Cancerous cells can lurk in the bowel for a lengthy amount of time before exhibiting any symptoms. An early detection makes it easier to treat and provides a better chance of survival. Therefore, getting screened could be the difference between life and death.
The NHS Bowel Cancer Screening Programme has been running in England since July 2006. Men and women aged 60-75 registered with a GP will automatically be sent an invitation for screening through the post. This is a non-intrusive method which can be performed in the comfort of your home. The process is referred to as FOB (faecal occult blood). It involves collecting a sample of stool which is then sealed in a hygienic envelop which will eventually be sent off to a laboratory which will test for the presence of blood in the stool. Traces of blood in the stool could be indicative of bowel cancer. If no blood is found, a further screening will be scheduled for two years’ time. An inconclusive result will require an additional test for verification. However, if blood is found in the stool, an appointment will be scheduled for a colonoscopy. A colonoscopy involves an insertion of a thin and flexible tube with a tiny camera on the end which is passed into the anus through to the bowel.

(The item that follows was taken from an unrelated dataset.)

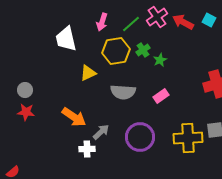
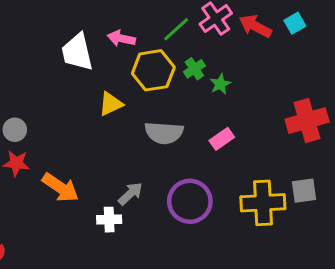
cyan square: (209, 20) -> (295, 23), turned 32
pink arrow: (102, 22) -> (121, 38), moved, turned 84
orange arrow: (74, 117) -> (60, 188), moved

Despite the effectiveness of the FOB, it is important to remember that;
- The FOB test is not 100% reliable, though it saves many peoples lives per year.
- An absence of blood in the faeces at the time of testing could decrease the chances of an early detection.
- Development of bowel cancer could occur between screening tests. It is therefore important to be vigilant and to not ignore symptoms.
A colonoscopy is a procedure done to examine the lining of the whole large bowel, to investigate for polyps or any growth that requires further investigation. The procedure involves a long, flexible tube (endoscope) being passed through the back passage. A bright light and tiny camera are attached to the end of the tube, allowing your specialist to get a clear view of the lining of the bowel. Samples (biopsies) or photographs may be taken during this procedure if your doctor sees anything that needs further investigation. Polyps can be removed quickly and simply during this procedure.